Ever since the inception of dystopian fiction, it has been a common trend to point at the direction a country is going in and liken it to a fictional dystopia better left in print. By far and large, the most common dystopia used in these comparisons is the one in George Orwell’s “1984.”

For those who are not familiar, “1984” describes a bleak totalitarian society. An omnipresent figure known as Big Brother is said to loom over the citizens of Oceania watching their every move. It’s a popular comparison, used by both the left and the right. The left is quick to point out the fascist overtones, while the right is eager to counter with the communist implications. Either way, the important part of “1984” is that its society is controlled greatly by fear.

Every president, every political change and every new decade brings with it cries that the new “regime” will lead the U.S. into an Orwellian state.

To this we counter that the fate of the U.S. will more closely resemble another dystopian novel, Aldous Huxley’s “Brave New World.”

Let’s look at the facts. A big part of “1984” involves control by fear at the hands of a totalitarian government seemingly ruled by a single entity. One of the main themes of “1984” involves controlled media, where only facts that the government has approved and distorted are revealed to the public, and the very language itself is modified for the government to best control people. Let’s be real though. While this comparison does hold for the former Soviet Union and North Korea, there’s little chance that the U.S. will fall to such measures, especially not with the checks-and-balances system that has kept our government running for so long — and with our divided media. Sure, there are outcries that certain outlets lean one way or another, but the fact is there is outcry.

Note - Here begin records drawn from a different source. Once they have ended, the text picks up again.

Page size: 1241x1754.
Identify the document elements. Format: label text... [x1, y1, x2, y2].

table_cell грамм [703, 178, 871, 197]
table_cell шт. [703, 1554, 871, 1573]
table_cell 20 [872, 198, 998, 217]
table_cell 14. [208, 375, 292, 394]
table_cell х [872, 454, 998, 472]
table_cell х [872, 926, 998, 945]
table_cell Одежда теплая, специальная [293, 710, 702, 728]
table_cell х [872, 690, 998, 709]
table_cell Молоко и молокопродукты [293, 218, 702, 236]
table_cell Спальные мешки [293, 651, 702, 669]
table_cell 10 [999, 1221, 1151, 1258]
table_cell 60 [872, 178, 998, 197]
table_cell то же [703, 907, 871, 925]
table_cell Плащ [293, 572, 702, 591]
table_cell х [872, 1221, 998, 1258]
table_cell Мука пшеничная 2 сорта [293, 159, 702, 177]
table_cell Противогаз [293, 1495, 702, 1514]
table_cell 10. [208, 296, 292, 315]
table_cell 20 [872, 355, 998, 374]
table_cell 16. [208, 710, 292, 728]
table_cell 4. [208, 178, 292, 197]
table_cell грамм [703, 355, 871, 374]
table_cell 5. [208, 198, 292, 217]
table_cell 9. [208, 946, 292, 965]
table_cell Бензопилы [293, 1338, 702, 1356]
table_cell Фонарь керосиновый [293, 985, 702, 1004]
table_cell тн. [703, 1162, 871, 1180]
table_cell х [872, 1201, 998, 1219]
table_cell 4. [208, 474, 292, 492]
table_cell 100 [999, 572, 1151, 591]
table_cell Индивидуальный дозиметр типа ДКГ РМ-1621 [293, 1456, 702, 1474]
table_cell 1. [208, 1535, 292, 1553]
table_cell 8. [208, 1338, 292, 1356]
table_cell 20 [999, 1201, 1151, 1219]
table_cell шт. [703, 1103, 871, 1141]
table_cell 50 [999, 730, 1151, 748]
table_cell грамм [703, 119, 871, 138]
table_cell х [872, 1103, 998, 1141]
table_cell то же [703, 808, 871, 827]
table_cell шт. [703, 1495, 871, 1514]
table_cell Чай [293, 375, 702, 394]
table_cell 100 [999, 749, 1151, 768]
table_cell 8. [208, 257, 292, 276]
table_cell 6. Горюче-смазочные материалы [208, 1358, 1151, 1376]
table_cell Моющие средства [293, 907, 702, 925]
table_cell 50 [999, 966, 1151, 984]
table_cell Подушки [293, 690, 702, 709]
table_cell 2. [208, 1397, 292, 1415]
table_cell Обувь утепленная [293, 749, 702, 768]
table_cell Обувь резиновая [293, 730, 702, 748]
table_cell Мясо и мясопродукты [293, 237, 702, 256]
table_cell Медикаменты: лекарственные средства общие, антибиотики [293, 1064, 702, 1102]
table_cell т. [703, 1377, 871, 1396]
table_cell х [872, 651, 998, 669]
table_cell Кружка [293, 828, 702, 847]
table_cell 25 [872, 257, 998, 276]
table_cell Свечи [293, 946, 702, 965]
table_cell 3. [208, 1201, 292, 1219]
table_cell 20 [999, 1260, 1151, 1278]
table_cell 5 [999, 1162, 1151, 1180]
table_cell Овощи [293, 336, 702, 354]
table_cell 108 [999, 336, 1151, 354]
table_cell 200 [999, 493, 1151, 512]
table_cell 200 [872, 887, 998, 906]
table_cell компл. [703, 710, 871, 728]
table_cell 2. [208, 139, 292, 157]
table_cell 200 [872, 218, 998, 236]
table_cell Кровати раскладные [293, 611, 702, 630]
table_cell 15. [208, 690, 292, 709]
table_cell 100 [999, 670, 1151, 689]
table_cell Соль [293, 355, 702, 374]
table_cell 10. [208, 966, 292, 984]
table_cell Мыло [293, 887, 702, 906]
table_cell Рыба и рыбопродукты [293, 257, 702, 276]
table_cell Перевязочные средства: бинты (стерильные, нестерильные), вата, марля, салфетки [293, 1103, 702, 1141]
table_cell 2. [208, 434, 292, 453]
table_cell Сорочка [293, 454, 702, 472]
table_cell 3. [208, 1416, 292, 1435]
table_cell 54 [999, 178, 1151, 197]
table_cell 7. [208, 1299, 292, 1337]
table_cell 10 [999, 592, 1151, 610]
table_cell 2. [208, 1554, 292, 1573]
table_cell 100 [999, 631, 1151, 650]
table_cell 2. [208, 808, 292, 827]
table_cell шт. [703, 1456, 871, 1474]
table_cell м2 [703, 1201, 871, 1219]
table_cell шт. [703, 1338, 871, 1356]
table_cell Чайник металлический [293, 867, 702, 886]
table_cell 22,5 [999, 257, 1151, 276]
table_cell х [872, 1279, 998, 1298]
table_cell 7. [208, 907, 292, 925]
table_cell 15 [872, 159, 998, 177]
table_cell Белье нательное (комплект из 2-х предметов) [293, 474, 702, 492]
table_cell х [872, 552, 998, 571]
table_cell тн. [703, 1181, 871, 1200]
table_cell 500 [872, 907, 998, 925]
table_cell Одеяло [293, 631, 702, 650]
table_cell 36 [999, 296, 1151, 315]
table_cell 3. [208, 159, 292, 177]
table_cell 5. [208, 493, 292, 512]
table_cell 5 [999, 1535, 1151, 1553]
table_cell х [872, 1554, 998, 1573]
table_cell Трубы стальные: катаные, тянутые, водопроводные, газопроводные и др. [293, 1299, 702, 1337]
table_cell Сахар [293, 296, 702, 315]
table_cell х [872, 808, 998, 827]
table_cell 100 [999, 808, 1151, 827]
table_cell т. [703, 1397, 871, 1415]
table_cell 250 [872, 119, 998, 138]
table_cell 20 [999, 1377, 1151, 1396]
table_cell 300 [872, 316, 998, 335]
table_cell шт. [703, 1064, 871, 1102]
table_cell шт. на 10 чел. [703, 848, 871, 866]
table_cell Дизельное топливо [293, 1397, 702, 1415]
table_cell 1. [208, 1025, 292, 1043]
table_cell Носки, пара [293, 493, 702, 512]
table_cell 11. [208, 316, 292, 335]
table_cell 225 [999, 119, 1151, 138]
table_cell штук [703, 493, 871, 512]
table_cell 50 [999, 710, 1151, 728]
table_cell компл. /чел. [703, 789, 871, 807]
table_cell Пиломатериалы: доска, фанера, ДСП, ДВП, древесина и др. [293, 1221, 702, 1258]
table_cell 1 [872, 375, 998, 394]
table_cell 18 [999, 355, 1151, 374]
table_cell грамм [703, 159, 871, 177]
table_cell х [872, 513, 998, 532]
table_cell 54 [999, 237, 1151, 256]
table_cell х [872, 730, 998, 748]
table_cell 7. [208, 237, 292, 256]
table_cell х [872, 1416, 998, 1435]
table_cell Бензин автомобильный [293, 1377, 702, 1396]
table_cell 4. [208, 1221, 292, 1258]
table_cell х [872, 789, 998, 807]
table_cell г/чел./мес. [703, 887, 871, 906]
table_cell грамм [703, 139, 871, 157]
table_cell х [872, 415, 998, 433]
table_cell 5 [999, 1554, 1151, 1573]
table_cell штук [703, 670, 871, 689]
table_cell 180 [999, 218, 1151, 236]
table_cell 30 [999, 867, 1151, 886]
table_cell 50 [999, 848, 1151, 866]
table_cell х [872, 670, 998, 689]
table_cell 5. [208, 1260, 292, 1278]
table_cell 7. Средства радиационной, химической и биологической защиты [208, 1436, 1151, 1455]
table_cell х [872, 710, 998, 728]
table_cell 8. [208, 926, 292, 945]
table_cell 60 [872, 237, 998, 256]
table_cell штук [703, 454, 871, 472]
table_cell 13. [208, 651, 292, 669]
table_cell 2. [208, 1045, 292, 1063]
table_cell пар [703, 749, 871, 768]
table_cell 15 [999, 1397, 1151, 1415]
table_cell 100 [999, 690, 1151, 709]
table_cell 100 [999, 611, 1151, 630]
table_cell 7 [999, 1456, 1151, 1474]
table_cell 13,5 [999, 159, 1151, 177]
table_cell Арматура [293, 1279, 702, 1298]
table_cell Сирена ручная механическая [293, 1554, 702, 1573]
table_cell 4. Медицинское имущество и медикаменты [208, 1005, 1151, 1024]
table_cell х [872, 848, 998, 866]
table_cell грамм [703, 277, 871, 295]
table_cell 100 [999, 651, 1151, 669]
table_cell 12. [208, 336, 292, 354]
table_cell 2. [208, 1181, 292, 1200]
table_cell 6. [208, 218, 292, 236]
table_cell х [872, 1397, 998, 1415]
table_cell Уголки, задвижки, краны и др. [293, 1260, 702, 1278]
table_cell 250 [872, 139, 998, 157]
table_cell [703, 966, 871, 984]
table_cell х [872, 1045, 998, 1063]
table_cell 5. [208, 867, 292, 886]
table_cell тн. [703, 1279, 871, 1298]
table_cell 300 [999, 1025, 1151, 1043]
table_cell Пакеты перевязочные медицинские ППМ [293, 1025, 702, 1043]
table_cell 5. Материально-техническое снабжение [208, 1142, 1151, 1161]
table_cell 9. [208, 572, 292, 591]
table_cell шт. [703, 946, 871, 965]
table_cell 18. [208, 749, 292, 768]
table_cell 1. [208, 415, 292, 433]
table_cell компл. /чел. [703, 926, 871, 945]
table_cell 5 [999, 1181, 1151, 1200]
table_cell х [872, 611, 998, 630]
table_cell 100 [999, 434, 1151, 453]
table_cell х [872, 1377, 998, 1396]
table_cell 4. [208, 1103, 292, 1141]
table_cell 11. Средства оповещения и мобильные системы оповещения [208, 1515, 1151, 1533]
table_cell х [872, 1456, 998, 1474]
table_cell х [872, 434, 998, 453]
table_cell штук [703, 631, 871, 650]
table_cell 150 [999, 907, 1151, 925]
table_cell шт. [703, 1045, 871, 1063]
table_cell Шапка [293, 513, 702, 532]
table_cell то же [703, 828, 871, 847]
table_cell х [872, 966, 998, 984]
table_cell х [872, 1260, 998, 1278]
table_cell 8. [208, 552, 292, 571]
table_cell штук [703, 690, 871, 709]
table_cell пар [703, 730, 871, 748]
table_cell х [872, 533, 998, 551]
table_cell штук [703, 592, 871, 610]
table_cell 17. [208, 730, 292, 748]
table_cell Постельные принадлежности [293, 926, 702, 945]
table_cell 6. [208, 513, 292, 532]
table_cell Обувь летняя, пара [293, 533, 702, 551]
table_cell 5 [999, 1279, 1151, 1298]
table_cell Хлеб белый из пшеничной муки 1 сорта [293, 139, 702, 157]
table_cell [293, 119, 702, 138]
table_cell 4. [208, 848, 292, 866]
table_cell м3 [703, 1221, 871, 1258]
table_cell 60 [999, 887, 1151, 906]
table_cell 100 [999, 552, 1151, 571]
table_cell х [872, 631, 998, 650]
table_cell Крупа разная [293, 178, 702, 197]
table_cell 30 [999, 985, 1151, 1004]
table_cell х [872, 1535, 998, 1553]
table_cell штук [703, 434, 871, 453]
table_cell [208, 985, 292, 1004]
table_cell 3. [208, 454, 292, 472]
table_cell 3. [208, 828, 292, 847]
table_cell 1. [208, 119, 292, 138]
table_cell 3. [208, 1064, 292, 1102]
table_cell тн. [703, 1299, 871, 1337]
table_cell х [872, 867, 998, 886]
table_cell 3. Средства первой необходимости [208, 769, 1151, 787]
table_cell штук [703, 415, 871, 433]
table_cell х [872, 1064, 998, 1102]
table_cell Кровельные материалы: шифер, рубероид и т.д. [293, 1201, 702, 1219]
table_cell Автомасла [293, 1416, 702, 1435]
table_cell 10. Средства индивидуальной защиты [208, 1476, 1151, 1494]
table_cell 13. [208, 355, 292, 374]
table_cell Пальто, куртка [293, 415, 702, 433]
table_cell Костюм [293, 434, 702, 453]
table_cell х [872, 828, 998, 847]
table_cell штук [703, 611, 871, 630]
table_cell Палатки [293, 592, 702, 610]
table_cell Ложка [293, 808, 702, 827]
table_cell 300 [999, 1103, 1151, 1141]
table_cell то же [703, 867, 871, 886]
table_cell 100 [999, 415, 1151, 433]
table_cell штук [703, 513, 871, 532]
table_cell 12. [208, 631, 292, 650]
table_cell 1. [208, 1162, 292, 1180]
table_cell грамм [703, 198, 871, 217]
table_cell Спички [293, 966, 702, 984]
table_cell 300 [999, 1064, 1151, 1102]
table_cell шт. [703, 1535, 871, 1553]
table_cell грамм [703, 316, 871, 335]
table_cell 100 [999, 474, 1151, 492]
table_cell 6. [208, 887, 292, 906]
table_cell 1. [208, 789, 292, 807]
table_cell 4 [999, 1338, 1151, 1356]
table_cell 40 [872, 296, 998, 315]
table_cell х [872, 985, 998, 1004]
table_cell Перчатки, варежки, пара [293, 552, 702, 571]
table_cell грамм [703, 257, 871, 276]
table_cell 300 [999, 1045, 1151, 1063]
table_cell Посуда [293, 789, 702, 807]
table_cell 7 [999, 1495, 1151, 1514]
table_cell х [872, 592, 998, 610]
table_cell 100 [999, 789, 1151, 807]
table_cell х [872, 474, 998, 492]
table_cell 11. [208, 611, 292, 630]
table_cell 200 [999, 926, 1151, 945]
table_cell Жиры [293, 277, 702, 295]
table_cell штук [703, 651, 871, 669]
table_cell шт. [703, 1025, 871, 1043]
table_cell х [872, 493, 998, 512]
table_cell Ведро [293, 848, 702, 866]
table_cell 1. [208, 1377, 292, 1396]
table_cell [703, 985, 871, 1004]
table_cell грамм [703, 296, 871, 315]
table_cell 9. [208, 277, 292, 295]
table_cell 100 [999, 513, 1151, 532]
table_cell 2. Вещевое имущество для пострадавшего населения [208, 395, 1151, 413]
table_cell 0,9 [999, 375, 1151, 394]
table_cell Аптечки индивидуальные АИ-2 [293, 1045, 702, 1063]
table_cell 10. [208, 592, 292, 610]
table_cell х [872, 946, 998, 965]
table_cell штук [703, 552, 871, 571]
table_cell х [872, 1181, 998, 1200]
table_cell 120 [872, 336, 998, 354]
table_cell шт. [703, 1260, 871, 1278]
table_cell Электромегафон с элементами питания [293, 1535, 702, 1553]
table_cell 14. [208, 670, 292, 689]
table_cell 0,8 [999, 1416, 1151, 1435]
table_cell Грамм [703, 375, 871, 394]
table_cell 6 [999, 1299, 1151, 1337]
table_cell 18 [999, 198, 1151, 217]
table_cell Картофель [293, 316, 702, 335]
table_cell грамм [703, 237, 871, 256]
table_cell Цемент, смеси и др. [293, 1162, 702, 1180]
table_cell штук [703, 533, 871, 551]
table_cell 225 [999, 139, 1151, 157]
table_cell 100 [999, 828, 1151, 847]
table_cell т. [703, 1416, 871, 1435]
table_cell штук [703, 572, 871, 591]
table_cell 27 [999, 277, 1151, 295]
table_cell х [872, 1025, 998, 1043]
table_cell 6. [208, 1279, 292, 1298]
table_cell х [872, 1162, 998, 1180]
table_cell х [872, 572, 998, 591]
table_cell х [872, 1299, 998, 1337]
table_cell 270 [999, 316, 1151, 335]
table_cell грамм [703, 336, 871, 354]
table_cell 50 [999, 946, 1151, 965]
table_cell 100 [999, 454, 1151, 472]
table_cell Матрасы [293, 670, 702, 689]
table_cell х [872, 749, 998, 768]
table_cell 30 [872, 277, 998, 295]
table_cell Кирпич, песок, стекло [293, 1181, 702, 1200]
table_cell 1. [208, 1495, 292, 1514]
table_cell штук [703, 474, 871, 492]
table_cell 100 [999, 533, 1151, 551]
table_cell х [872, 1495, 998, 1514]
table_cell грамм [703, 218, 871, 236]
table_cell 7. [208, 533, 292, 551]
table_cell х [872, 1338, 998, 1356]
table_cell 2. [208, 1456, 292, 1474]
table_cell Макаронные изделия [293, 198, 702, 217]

Enter “Brave New World,” which is not as common in the high-school reading curriculum, but remains another staple of dystopian literature. This novel describes a society where everyone’s pleasures are met. No one has to worry about war or famine. There’s plenty of entertainment, and citizens are encouraged to indulge and consume in excess. From the moment they are conceived, they are told what they want and are given it. This is a society controlled by desire. No one questions their limited personal freedom — after all, what’s the point in complaining if you’re being provided everything you could want?

Think about where the U.S. would fall in this kind of world. Information in the society of “Brave New World” is not withheld. It’s just that no one cares enough to access it. In our society, serious, heavy news stories may capture our attention, but soon enough some celebrity is having a baby or some popular TV show has killed off another character, and everyone latches onto that instead. If the U.S. is heading toward one of these dystopian futures, it’s not toward the bleak, totalitarian one, but the flashy, mass-consumerist one — where the people are kept sated and quiet.

Social critic Neil Postman says in “1984,” Orwell feared “the truth would be concealed from us,” and in “Brave New World,” Huxley feared “the truth would be drowned in a sea of irrelevance.” Looking at the news, where the top headline for weeks has been fixated on what musicians are and are not going to play for President-elect Donald Trump’s inauguration, well, it’s just a little uncanny.